As Michael Moore’s new documentary “Sicko” arrives in theaters this month, a new report was released this week joined the famed filmmaker to demand standard health insurance for Americans.

“Stories of the Immigrant Children Left Behind” looks at one sector of the population— low-income immigrant families — and their struggle with red tape and laws that make them ineligible for Medicaid.

“The concern is that this will be seen as an immigration issue. But this is not one,” said Gerald Smith, co-author of a report that compiled the stories of families without health coverage. “This is about a health-care disparity issue.”

A lot changed for children and their immigrant parents in 1996, Smith said.

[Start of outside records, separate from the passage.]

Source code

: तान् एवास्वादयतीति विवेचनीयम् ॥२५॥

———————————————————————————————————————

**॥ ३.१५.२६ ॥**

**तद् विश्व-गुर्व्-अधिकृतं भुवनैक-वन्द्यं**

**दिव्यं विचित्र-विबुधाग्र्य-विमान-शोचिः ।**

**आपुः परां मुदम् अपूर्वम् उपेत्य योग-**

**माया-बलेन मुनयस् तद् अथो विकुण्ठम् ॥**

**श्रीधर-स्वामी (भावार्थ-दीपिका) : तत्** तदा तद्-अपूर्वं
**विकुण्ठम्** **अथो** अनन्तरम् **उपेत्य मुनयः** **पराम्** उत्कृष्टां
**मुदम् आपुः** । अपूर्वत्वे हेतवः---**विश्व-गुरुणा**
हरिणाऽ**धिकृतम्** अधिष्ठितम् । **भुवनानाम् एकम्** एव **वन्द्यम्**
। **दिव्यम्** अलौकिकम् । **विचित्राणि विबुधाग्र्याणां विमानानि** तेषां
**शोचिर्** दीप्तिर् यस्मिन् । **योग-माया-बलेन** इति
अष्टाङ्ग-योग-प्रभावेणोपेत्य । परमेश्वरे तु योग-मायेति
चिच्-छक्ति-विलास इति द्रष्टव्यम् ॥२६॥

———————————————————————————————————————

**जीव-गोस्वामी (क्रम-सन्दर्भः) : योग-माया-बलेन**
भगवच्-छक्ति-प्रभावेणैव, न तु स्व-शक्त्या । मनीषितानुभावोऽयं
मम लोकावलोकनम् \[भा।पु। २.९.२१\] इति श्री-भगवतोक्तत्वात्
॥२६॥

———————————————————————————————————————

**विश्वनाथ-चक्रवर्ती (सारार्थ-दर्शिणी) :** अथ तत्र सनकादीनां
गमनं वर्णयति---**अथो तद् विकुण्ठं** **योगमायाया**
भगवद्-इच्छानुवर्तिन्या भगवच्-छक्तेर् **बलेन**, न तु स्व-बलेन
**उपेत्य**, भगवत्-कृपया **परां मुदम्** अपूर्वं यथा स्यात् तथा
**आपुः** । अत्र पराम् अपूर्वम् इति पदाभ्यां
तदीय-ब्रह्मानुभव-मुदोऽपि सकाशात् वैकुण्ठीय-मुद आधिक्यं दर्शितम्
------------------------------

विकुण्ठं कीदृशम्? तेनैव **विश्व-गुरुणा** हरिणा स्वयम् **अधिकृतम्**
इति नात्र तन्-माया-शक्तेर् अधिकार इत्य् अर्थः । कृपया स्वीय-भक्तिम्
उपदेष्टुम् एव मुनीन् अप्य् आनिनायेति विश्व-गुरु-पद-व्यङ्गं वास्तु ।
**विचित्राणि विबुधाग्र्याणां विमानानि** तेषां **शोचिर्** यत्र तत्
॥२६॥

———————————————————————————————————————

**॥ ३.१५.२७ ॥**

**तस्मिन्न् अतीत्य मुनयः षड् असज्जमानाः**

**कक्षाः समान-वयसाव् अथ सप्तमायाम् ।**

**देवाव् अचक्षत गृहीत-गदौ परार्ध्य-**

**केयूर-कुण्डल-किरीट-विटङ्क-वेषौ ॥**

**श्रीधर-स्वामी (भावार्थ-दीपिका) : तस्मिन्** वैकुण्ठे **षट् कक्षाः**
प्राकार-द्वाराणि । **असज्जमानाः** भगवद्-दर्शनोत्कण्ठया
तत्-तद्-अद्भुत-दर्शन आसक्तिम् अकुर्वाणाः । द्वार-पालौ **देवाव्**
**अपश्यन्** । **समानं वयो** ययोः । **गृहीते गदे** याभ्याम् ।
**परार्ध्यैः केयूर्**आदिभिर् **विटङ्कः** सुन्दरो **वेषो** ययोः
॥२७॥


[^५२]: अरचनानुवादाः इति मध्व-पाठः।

That year, the federal government passed a law barring anyone entering after 1996 from enrolling in Medicaid for at least five years.

Ten years in the making, this legislation has caused a lot of preventable havoc.

“This five-year bar is denying a huge population, immigrants of color, health care, while there are already hug considerable gaps of income,” said Smith with the Seattle-based Northwest Federation of Community Organizations producing the report.

Stories highlighted in the report show this. They illustrate how the lack of basic health services like dental exams led to chronic medical conditions; how one family racked up a $20,000 debt to pay for a pregnancy; how many immigrants were forced to beg to get affordable health care.

Advocates like Smith and Moore want to persuade policymakers to reverse federal laws limiting access to quality health care. This year offers a resurgence of optimism, however, with a federal healthcare provision set to eliminate uninsurance among children up for reauthorization later this year.

In 1997, the federal government passed the State Children’s Health Insurance Program (SCHIP). It was a watershed piece of legislation that expanded Medicaid and other health insurance services to low-income families by giving states more money and flexibility to cater health services to their needs.

But the 1996 federal law barring immigrants and their children from Medicaid eligibility for five years left many children out in the cold.

Today, nine million children are without health insurance, according to the report, also sponsored by and the Center for Community Change in Washington D.C.

Roughly 400,000 to 600,000 low-income children would be able to enroll in Medicaid and in SCHIP if it weren’t for the five-year bar, 2005 data prepared by the Urban Institute showed.

In addition, these numbers are exaggerated along the color line.

“The uninsured rate for Latino children is almost three times that for white children,” the report noted. “African American children are almost twice as likely—and Asian children more than one and a half times as likely to lack coverage.”

Citing the new laws, many healthcare providers struggle with turning down children simply because of their immigrant status. Jazmin Arias from Oregon explained in the report:

“I used to work for the Oregon Health Plan which combines the state’s Medicaid and SCHIP programs. I reviewed applications and determined whether people qualified. Oregon does not offer coverage to children who haven’t completed the five years with their green cards. If they applied, the only thing they’d get in the mail was a denial letter.

“It broke my heart to reject children for this reason, but that was the law. I knew what the consequences would be: the kids I was rejecting would not get healthcare for years. Even at community clinics for people of limited means, the costs can really add up. Parents have to make tough, agonizing choices.”

Stories such as these make clear the negative impacts of the five-year bar on immigrants’ access to Medicaid.

“Maintaining the five—year bar perpetuates grave racial and ethnic disparities in health coverage,” the report read, “giving many children of color a late start on development. The five-year bar and related restrictions are out of step with the growing consensus that heath insurance matters for all our children.”

Currently, twenty-states including Maine, California and New York provide state funds to override the federal government’s ban on immigrant families.

One father is happy about this.

“These days, we are only getting one day of work per week at the sea cucumber plant,” said Roberto Zamora, a factor worker in Maine. “We are relieved to know that if anything happens to our children, they will be able to get access to medical help even during these tough times.”

Malena Amusa is the communications associate at the Applied Research Center.